1. We had several meetings with exchange students that were either ambassadors for a while now or students that just returned. It was a good thing they had little booklets to see what others experiences. They also included tips on packing, on the new culture, and we even had Welcome Days to get us into the American spirit. When I was with my host family for a couple weeks, we had a meeting to really get us into the family and the culture and also the language and the school. It was led by my IEC and it was a lot of exchange students that some maybe have met before and some I didn't, and it was good to see them and to be with them because we all had the same struggles and the same culture shock and it was good to hear their opinion on that.
2. The coordinators in America were as nice as they were in Germany. You could always call and talk to them about your experience, your struggles, and they always called to make sure everything was okay. I think in some points it could have been a little better, but the coordinators (especially the IEC's) have other jobs and families, so they volunteer to do this work, which they have to work into their schedules, so I think my coordinators did the best they could, which was alright.
3. I went to a really small high school, which was nice because I got to know a lot of people. I was able to choose the subjects I wanted to take, and my guidance counselor was amazing. Also I didn't have to tryout for a sport, and I was allowed to play one every season. Because it was a small school, you knew your teachers because they were also your coaches, you were friends with their kids, or they were your neighbors. I think it was amazing to have a close relationship with your teachers because it was more honest, and they knew if you were struggling, or they could work with you on interests.
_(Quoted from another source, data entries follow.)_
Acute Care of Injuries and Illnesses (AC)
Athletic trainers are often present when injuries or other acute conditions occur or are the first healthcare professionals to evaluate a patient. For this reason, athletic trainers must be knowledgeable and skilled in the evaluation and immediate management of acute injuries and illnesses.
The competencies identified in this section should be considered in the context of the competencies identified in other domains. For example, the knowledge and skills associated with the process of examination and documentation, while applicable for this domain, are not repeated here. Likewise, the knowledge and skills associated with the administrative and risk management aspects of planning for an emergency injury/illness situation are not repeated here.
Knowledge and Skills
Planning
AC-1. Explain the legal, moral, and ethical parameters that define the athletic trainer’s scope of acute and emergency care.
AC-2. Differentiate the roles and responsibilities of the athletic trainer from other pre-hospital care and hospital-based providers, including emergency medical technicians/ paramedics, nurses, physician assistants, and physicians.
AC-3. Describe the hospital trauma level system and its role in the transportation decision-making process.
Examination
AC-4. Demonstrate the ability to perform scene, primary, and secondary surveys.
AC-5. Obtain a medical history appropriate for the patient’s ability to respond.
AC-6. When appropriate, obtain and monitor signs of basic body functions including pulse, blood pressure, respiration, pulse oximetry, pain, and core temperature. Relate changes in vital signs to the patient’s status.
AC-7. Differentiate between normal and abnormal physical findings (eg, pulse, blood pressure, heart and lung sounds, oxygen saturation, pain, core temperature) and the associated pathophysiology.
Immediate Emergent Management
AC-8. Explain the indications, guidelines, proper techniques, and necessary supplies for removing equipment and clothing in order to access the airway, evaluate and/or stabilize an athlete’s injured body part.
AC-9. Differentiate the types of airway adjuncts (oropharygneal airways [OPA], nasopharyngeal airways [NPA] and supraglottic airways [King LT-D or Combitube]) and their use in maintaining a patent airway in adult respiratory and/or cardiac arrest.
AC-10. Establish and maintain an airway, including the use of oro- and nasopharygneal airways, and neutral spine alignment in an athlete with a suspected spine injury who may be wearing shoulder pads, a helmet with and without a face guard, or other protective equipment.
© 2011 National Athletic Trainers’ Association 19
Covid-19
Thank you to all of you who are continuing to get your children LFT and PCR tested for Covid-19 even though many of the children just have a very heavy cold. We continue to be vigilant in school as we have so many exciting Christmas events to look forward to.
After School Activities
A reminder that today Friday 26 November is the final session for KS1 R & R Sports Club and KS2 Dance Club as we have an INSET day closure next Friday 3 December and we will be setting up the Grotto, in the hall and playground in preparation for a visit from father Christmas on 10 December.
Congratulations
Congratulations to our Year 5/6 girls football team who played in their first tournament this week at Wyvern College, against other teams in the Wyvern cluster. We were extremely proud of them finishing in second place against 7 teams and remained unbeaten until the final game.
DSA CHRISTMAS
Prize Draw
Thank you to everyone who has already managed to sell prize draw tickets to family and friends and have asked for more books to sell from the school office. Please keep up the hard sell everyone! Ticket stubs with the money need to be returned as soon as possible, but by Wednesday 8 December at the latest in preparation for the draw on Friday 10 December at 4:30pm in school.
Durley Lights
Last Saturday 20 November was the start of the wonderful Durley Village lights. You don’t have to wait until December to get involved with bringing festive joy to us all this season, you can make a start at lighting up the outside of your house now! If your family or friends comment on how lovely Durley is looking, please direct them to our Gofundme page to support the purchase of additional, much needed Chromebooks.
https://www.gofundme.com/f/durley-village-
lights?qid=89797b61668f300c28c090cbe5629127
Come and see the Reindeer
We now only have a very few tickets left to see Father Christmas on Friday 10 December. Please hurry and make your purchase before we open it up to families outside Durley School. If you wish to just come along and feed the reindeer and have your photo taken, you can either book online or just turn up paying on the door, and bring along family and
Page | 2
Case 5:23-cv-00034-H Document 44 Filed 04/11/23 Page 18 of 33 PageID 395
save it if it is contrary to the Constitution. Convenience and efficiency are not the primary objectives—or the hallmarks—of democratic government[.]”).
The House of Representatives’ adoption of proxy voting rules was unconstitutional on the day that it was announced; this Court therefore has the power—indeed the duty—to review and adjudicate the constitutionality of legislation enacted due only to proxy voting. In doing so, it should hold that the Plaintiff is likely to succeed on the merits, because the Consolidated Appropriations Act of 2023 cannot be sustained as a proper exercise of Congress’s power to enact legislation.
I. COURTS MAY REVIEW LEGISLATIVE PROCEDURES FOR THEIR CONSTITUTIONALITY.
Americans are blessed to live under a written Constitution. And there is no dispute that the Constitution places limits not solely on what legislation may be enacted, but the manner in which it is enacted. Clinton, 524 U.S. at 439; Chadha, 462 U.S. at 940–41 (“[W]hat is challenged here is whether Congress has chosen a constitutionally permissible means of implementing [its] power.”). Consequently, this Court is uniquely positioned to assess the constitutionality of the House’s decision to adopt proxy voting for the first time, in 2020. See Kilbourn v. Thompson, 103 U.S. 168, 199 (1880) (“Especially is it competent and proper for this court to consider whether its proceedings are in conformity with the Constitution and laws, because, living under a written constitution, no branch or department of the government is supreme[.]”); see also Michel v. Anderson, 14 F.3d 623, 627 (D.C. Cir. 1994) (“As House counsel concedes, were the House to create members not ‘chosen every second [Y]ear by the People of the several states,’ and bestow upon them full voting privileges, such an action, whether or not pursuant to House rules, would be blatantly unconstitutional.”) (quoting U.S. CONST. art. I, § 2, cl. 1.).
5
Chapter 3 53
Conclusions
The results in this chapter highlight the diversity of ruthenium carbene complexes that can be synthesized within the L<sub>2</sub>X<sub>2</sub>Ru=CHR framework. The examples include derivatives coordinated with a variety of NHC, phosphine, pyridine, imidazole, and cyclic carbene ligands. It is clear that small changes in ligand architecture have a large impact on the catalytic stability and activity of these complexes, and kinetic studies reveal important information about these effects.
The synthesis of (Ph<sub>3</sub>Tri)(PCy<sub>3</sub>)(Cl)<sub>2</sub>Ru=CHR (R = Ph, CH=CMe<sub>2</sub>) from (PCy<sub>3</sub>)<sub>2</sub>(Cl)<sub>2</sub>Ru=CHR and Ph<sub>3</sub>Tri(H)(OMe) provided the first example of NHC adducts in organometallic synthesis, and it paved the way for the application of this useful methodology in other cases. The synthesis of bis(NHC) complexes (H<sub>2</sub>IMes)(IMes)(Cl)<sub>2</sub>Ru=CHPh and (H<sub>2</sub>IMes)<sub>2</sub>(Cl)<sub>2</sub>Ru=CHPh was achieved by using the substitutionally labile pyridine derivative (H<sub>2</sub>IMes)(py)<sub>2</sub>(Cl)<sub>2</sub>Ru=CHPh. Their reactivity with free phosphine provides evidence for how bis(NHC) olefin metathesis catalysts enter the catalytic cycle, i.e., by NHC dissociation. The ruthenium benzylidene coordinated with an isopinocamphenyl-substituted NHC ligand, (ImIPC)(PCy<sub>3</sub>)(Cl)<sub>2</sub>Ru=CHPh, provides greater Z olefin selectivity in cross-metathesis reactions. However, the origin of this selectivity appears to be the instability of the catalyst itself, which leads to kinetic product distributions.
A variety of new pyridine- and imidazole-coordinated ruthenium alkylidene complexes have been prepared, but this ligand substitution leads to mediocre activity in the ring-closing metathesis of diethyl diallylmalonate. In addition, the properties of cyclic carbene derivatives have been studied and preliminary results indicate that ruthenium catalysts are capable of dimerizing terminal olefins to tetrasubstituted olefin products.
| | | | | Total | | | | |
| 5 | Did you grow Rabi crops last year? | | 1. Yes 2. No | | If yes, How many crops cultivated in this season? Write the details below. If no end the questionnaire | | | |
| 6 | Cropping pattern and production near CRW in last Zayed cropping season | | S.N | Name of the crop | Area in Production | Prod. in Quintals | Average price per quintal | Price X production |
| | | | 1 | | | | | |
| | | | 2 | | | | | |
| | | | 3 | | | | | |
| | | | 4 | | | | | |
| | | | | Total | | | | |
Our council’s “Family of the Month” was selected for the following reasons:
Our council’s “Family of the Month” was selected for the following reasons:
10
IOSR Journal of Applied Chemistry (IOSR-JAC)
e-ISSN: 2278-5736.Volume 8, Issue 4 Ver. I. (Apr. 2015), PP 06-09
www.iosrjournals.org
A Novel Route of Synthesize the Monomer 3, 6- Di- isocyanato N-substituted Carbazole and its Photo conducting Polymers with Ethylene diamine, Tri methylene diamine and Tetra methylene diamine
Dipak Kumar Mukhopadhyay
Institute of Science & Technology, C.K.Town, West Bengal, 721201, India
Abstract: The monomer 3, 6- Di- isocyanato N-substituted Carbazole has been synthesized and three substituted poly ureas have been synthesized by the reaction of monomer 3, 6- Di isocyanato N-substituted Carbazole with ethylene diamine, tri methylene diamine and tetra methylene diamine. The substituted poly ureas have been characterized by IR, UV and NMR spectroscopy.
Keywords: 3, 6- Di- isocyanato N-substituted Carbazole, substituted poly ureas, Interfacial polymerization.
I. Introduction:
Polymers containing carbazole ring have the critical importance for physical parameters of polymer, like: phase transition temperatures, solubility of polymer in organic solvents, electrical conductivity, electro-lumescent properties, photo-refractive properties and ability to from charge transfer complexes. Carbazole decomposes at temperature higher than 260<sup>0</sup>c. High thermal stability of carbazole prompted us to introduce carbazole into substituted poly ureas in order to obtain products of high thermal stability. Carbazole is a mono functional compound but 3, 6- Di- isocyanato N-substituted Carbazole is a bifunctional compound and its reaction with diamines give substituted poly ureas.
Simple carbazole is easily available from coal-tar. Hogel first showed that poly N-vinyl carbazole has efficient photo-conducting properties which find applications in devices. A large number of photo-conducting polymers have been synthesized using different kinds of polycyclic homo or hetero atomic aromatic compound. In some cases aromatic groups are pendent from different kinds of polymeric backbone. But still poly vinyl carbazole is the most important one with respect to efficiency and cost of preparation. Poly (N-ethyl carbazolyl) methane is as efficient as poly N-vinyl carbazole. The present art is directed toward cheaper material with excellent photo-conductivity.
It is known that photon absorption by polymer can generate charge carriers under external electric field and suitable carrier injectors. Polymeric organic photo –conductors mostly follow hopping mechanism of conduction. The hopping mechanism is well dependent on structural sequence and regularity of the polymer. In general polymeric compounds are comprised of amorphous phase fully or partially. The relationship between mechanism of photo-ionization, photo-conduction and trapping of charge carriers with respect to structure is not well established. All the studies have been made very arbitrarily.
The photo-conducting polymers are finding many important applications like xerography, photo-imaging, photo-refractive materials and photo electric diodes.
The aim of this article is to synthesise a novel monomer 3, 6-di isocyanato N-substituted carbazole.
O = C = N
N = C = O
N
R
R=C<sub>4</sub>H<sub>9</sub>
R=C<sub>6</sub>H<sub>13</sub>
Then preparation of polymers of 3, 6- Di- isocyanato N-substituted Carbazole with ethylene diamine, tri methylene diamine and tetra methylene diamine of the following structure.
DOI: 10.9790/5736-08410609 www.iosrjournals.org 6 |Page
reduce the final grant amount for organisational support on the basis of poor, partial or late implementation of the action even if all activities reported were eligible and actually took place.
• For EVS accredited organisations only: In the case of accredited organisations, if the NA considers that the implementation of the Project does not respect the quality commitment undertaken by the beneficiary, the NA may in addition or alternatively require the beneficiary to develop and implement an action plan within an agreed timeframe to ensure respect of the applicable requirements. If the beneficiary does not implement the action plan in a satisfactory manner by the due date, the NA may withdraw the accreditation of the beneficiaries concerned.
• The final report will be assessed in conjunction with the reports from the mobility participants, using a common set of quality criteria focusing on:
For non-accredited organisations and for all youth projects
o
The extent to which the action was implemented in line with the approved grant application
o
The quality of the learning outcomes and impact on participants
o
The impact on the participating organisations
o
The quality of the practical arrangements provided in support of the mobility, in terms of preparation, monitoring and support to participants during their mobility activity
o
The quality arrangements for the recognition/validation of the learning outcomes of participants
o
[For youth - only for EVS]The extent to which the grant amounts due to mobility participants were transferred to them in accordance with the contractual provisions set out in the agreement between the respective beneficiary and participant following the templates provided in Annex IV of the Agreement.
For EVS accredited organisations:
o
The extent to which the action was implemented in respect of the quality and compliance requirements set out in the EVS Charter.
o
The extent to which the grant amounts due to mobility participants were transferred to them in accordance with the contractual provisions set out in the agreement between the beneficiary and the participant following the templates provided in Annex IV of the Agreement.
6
4. My host family was a little different at first. Of course they spoke a different language, but they also had other political views and a different religion than I did. I had to kind of work on my view of life to fit into the family. But when I did, when I went to church with them every Sunday, when I understood their beliefs, when I made friends with the kids from church, and I left my interests behind, I had the best time. It was not like I didn't want to fit into their family, but I really wanted to! And that's why I did that, I called my host mother "Mom" and my host father "dad", I called my "dad's" mother "grandma", and their children were my siblings. It was a rather unusual thing for me to do because I had my family in Germany, but now I have another family in the U.S. And really I would not change that for the world. I am still in contact with my family, my second family, in the U.S. And I am planning on visiting my family because I miss them so much. But not only do I miss them, but also my friends and all the people I used to spend time with. They also became a family to me, my school family. And I miss my friends from church, my church family. You see, I made lots of friends (and also family) in the U.S., and that is honestly the best about the exchange year. All of a sudden you have people somewhere in the U.S. or where ever that love you as if you were their own child or as if you were their sibling.